Estimation Isn’t Agile

I don’t believe that estimation should be part of any Agile practice.

One of our managers recently mentioned that we hadn’t met the “contract” that we had “committed” to in our last iteration. This was complete nonsense, because A) we hadn’t made any such commitments, and B) we completed many more story points than the previous iterations (and without inflating story points).

estimates-as-deadlines

But her language made me come to several realizations. First and foremost, estimates are contracts. Sure, they’re not supposed to be treated as commitments, but they almost always are. And what does the Agile Manifesto say about this? It says that we should value customer collaboration over contract negotiation, and responding to change over following a plan. So it’s pretty clear that treating estimates as commitments is completely counter to the Agile values.

Why does this matter? What benefits do the Agile values bring us? I think the biggest benefit they bring is changing the way that we work, so that we can better deliver value to our customers. Without Agile, we’d just keep working the way we’ve always done things. And that didn’t seem to be working out so well. If we follow the Agile values and principles, at least we’ll have a fighting chance of improving our ability to deliver value.

Ask yourself — have you ever seen a software development project that was on time and on budget? Where the estimates were spot-on? Of course not. For one, we’re terrible at estimating. For another, our plans change — either from external factors, or from what we learn as we go.

Improved Estimation

To me, Agile is also about facing reality — and embracing it. It realizes that we’re terrible at estimating. It realizes that plans change. Most Agile methodologies have some tricks to counteract Hofstadter’s law. Generally, we use relative story points instead of hours, and then use an empirical factor to convert points to hours.

When this works, it is better than any other estimation I’ve ever seen. But it doesn’t work very often. People have trouble with relative estimation. How do you set the basis for what a point means without relating it to actual hours? Affinity estimation could work, but then you have to remember what the basis was. We’ve got a large distributed team, and when we tried this, we couldn’t all remember what the basis was.

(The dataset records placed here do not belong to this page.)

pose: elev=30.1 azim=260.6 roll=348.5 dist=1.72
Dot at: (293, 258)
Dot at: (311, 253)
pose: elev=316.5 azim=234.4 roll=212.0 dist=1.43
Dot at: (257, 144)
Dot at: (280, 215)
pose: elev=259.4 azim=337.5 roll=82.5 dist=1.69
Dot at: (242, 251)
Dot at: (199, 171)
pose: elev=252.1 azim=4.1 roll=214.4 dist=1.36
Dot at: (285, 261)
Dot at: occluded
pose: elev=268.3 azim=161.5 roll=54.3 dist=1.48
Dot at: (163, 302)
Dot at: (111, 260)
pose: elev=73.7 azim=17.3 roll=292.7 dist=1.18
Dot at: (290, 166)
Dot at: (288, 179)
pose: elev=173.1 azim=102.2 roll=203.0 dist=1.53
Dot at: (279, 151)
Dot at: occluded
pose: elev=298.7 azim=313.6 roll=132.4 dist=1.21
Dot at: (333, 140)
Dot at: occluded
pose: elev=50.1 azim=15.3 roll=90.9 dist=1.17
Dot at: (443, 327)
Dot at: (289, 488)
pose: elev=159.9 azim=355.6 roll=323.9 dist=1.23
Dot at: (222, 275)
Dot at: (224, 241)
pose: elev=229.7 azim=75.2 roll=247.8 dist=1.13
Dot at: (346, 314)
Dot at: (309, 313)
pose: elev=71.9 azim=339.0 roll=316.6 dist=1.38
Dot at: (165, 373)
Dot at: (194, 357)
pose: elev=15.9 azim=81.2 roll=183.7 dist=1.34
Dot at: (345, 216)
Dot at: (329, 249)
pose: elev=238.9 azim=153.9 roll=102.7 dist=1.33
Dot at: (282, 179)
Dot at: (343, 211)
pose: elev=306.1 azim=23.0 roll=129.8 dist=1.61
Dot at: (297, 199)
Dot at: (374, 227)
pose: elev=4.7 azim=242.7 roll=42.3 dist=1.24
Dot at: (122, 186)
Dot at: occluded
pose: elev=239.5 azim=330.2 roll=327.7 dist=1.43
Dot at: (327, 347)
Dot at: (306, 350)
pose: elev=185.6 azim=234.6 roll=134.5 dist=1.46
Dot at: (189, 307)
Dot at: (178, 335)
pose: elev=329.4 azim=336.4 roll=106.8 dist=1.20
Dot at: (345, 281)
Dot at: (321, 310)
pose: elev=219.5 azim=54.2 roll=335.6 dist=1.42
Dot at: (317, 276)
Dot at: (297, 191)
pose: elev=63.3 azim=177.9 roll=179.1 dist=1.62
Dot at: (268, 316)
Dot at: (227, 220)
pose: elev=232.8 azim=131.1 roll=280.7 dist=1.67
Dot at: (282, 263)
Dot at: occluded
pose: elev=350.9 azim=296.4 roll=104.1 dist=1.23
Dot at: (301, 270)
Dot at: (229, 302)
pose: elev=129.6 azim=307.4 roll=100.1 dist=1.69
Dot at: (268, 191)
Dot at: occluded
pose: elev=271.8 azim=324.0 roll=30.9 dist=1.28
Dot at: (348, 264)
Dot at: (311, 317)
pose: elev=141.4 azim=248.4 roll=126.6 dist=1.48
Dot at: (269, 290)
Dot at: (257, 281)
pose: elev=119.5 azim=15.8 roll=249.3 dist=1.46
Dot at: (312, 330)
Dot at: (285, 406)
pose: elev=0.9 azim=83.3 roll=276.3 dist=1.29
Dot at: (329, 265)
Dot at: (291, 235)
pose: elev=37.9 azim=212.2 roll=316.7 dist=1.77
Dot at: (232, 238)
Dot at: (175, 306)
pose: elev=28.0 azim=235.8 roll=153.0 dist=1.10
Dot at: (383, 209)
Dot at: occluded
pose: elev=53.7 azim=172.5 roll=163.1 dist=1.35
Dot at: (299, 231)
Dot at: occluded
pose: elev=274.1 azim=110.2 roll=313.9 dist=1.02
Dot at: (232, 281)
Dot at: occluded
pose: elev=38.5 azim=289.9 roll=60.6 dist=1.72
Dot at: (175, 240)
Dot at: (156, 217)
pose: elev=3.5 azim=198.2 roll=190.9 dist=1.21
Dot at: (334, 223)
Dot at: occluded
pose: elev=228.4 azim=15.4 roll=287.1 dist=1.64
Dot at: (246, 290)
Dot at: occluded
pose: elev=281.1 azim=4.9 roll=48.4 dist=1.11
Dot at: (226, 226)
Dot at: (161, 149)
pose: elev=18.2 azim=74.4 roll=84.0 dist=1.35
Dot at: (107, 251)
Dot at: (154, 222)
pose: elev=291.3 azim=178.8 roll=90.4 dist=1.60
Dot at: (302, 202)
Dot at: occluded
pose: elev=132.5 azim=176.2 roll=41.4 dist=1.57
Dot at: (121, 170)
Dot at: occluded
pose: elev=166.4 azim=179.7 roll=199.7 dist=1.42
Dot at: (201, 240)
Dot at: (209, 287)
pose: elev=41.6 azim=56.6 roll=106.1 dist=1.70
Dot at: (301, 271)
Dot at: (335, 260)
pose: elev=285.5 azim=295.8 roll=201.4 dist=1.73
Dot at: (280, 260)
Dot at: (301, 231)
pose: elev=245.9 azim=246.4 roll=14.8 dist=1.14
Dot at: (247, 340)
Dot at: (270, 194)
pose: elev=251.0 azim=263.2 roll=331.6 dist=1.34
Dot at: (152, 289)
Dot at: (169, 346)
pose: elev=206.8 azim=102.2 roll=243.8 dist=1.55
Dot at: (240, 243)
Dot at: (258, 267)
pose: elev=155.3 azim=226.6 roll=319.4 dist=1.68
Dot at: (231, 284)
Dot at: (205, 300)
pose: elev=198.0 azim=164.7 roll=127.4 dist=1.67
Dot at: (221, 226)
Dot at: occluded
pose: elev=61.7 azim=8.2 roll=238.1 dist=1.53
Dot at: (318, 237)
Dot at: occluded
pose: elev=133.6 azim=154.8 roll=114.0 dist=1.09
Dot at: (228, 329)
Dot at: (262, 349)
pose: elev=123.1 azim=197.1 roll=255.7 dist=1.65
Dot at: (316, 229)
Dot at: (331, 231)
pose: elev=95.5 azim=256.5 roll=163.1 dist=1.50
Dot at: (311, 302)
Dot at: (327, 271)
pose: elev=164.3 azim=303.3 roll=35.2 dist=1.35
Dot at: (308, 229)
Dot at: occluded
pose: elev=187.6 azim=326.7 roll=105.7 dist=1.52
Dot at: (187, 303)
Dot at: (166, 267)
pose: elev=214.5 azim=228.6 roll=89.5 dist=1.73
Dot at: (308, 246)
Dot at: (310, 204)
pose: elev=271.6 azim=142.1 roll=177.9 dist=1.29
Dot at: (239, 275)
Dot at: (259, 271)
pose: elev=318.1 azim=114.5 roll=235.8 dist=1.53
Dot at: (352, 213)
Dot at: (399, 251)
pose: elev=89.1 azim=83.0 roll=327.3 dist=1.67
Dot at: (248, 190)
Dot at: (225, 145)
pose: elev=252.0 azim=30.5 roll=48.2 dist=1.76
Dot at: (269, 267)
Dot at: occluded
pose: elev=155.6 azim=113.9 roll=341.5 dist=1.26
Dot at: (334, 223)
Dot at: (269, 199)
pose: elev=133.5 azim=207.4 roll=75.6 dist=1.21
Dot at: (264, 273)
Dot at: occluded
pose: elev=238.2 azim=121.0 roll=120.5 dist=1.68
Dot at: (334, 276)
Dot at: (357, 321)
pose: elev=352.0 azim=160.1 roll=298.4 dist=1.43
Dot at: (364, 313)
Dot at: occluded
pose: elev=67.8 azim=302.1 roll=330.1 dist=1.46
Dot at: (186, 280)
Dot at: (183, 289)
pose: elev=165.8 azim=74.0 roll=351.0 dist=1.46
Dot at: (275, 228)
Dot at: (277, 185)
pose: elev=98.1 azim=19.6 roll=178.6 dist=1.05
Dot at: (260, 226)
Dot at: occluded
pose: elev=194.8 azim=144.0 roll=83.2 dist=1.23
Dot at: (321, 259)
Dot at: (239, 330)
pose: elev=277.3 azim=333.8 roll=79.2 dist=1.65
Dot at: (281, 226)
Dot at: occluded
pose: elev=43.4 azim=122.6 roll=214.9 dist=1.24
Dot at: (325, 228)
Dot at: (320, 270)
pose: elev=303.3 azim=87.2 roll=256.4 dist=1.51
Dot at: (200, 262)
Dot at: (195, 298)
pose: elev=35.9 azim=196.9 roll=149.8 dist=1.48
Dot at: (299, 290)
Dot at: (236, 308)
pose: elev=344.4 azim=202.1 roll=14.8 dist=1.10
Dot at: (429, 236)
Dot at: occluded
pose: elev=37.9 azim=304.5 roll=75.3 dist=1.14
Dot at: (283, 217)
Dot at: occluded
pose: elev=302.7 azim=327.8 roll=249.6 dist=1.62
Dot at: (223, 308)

Since we couldn’t get affinity estimation to work, we tried changing to perfect hours (only powers of 2). But then people thought of them as time. When we took longer than the estimate on an individual story, managers and team members thought we were taking longer than we should have. So our estimates ended up causing problems.

What Can We Do Instead?

Managers want estimates so that they can have predictability. They want to know when new features will be available. Is there a better way to get what we need?

I believe there’s a better way — prioritization. If you work on the most important thing first, then the most important thing will get done first. We should always be working on the next most important thing.

What if there’s more than 1 thing that’s most important? Then you’ve failed. You’ve failed at logic if you can’t understand that only 1 thing can be most important. You’ve failed at prioritizing the customers’ needs. You’ve failed at project management.

Arguments

1. Why can’t you just tell us how long it will really take?

Because we don’t know. Because we can’t know. This is the first time we’ve ever implemented the functionality you’ve asked for. If we’d done it before, we’d just use that existing code. As Glenn Vanderburg pointed out in his excellent talk on Software Engineering, we’re not building software, we’re architecting it.

2. But we have to tell our customers what to expect.

Why? Is the product so bad that you can’t keep customers around without leading them on with future enhancements? And why do customers need exact dates? A general roadmap telling them what the priorities for upcoming features should be sufficient.

3. But we have to have messaging about new features.

OK. Then send out that messaging once the feature has made it to Staging. Or even after it’s been rolled out to Production.

4. But we’ve promised these new features to the customers by this date.

Ah, so you’ve made promises to the customer that you don’t have control over. Have you ever heard of “under-promise and over-deliver”? That’s how you create happy customers. Yet you’ve done just the opposite, haven’t you? And then you want to blame someone else.

Risk

Estimates are risk. But the risk doesn’t come at the end, when the estimates are shown to be incorrect. The risk was in asking for the estimates in the first place, and placing trust in them. Don’t do it. Don’t promise things that you can’t be sure of.

Embrace this reality. Embrace this uncertainty. Always focus on what’s most important. That’s how you make customers happy.